Anatomy of a Nation: A History of British Identity in 50 Documents
- Author: Dominic Selwood
- Genre: History, British History
- Published: 23 September 2021 Constable (Hachette)
- Publication place: England
- ISBN: 9781472131898
- Dewey Decimal: 941

= Anatomy of a Nation: A History of British Identity in 50 Documents =

History book

Anatomy of a Nation: A History of British Identity in 50 Documents is a 2021 history book by the English historian and barrister Dominic Selwood.

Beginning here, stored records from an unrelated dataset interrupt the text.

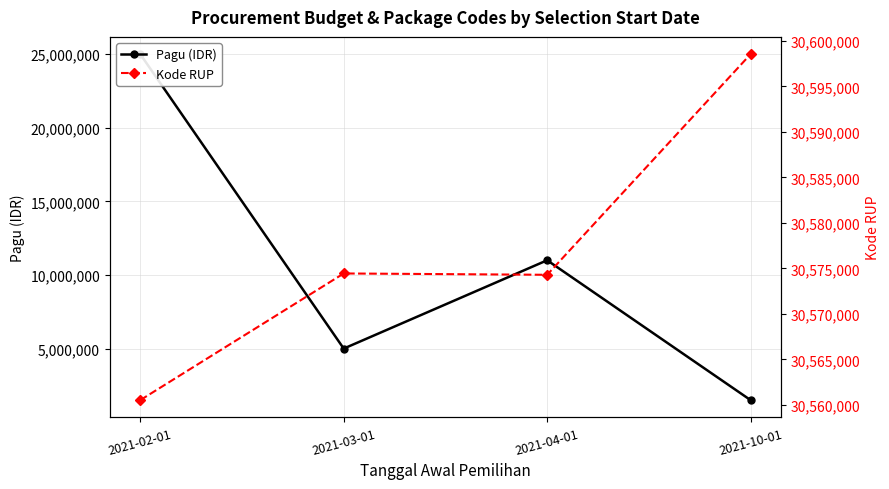

What is the label of the 3rd point from the right?

2021-03-01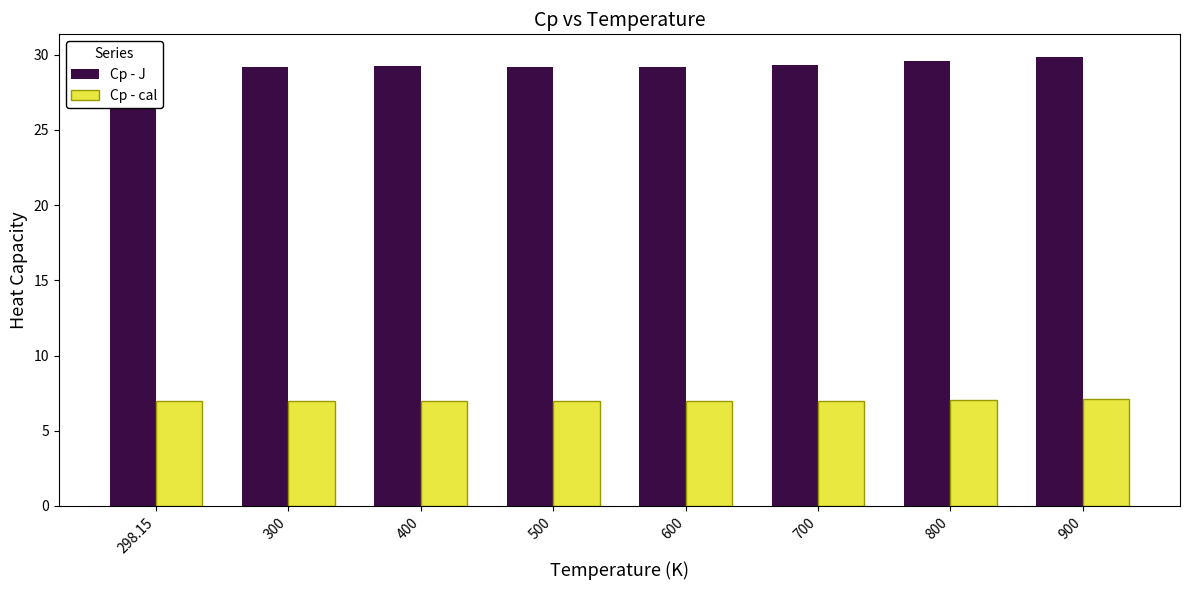

How many categories are shown in the chart?

8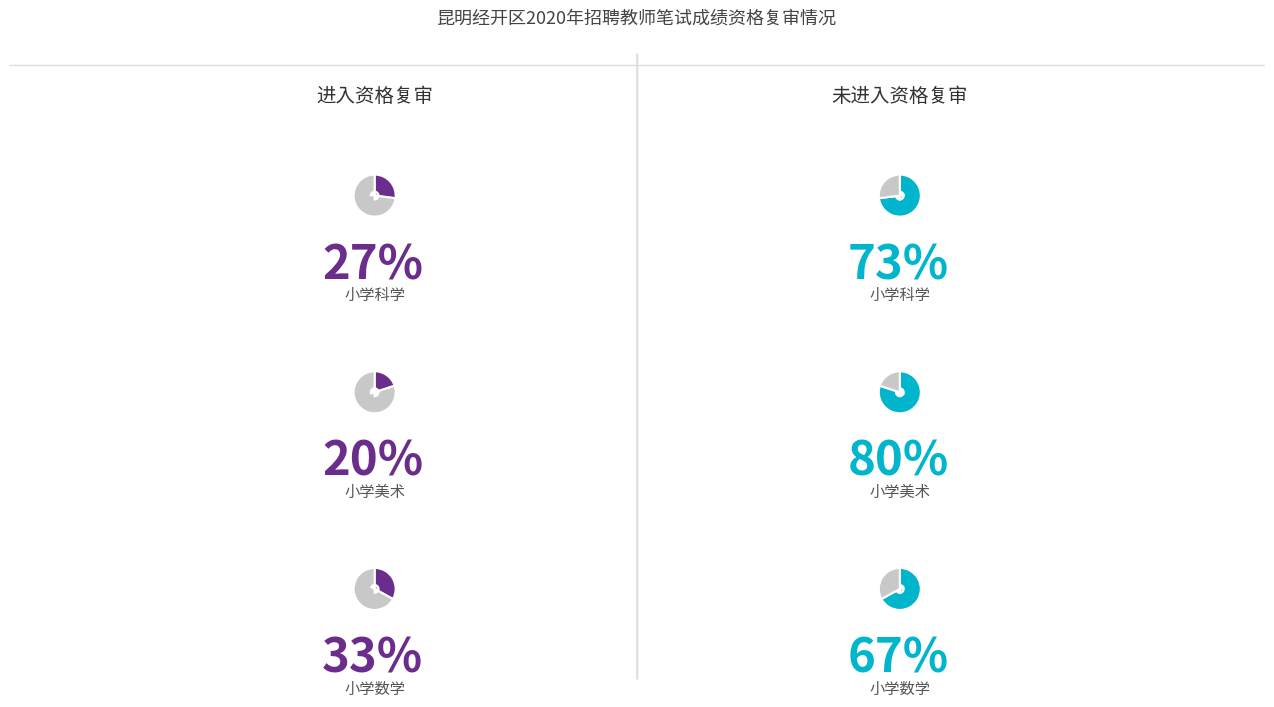

Rank the series at 小学美术 from lowest to highest value.

通过资格复审, 未通过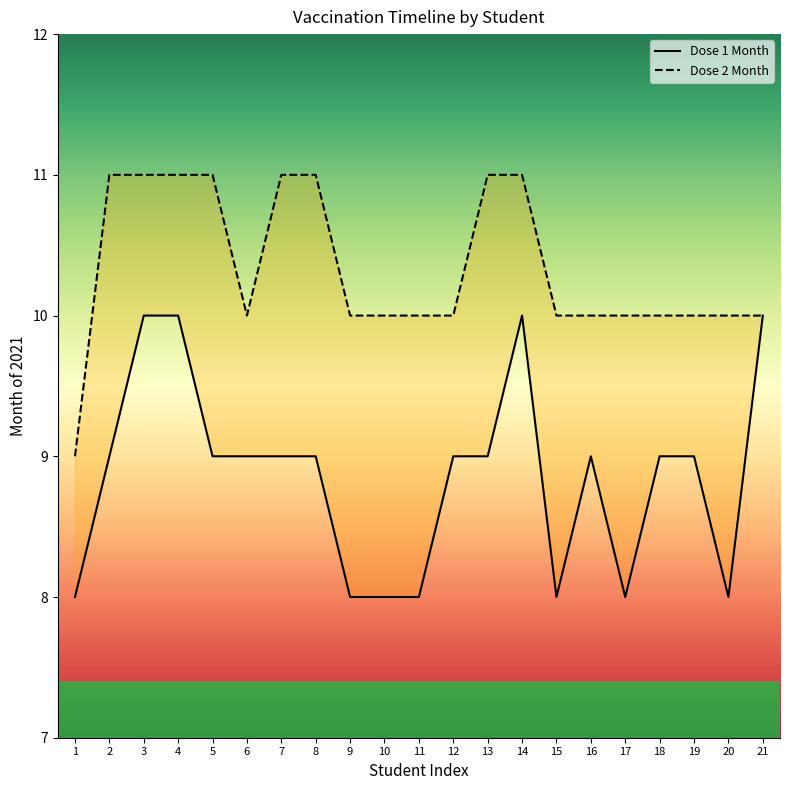

Does the chart have visible grid lines?

No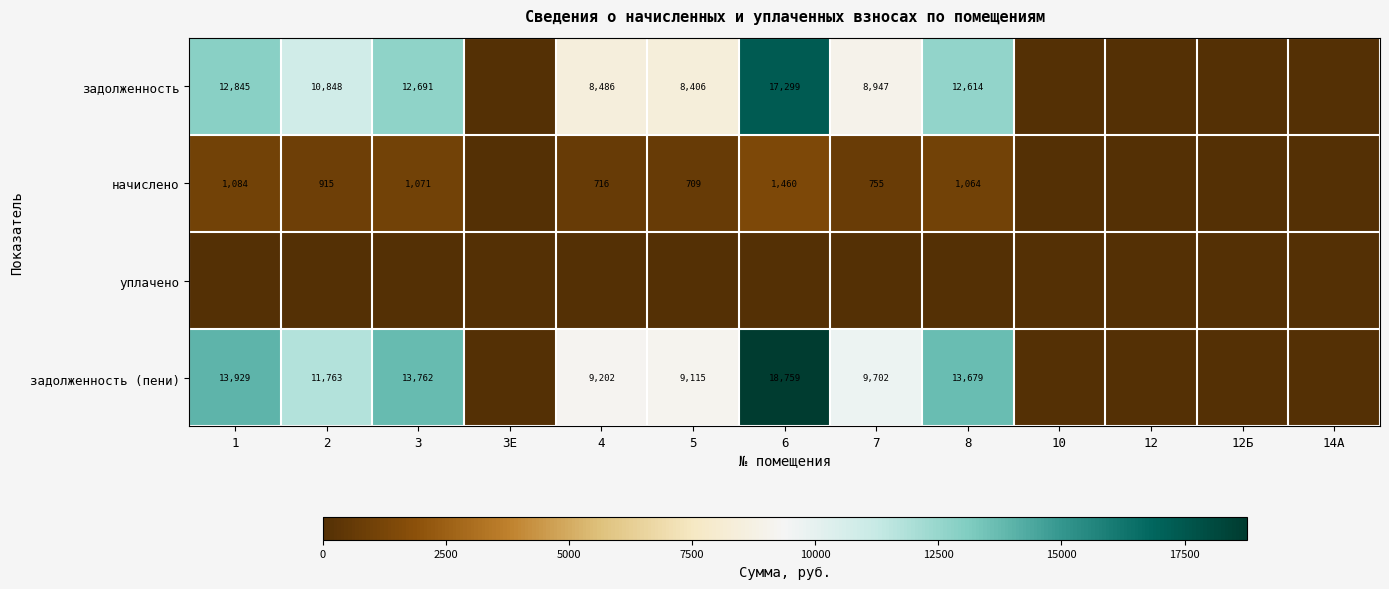

The задолженность series shows 17593 at 3. True or false?

False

It explores over 900,000 years of British identity by examining 50 documents that tell the story of what makes Britain unique: its evolution, achievements, complexities, and tensions.

== Thesis ==
The book presents Britain's identity as ever-changing. The first humans to find Britain were nomadic hunters, who were followed by more sedentary farmers. A Celtic identity emerged in the late Bronze Age, before giving way to Romano-British culture. Bands of Anglo-Saxons arrived on the withdrawal of Roman power, bringing Germanic culture, which was added to by Viking settlement and conquest, bringing parts of Britain into a wider Anglo-Scandinavian world. Then, in 1066, the Normans arrived, starting several centuries of connection between Britain and France. In later centuries, Africans, Roma, Indians and others arrived, before significant immigration in the mid-twentieth century from the British Empire and former British Empire. Finally, Britain's membership of the European Union brought freedom of movement for EU citizens until Britain left the EU in January 2020 after the 2016 Brexit referendum.

Selwood's thesis is that Britain has had many identities, each of which has been successful in different ways. The challenge for the country is to stop relying on imperial figures like Winston Churchill as the epitome of Britishness, and try to find a new identity for the twenty-first century. To do this, Selwood urges a critical examination of Britain's long history to understand the range of identities Britain has had, and the need to find inspiration in them for a new, modern identity.

== Critical reception ==

BBC Radio called it "a fantastic book". James Sewry in The Times Literary Supplement noted the book's "range and rich diversity of material" and commended the choice of 50 documents in which "the predictable is far outweighed by the surprising and off-beat … a readable and enjoyable narrative history". The Times called it "An incredible insight into the private lives of people’. The Law Society Gazette said "An absorbing read. One of the joys of Selwood's writing is his cogent analysis. The exhaustive bibliography of sources attests to the depth of Selwood's research. An innovative history eruditely told". Soldier Magazine (the official magazine of the British Army) noted that it is "stimulating ... ambitious ... wide and varied ... clear and lively ... sections on Northern Ireland and the Falklands War are judicious, balanced and well-argued".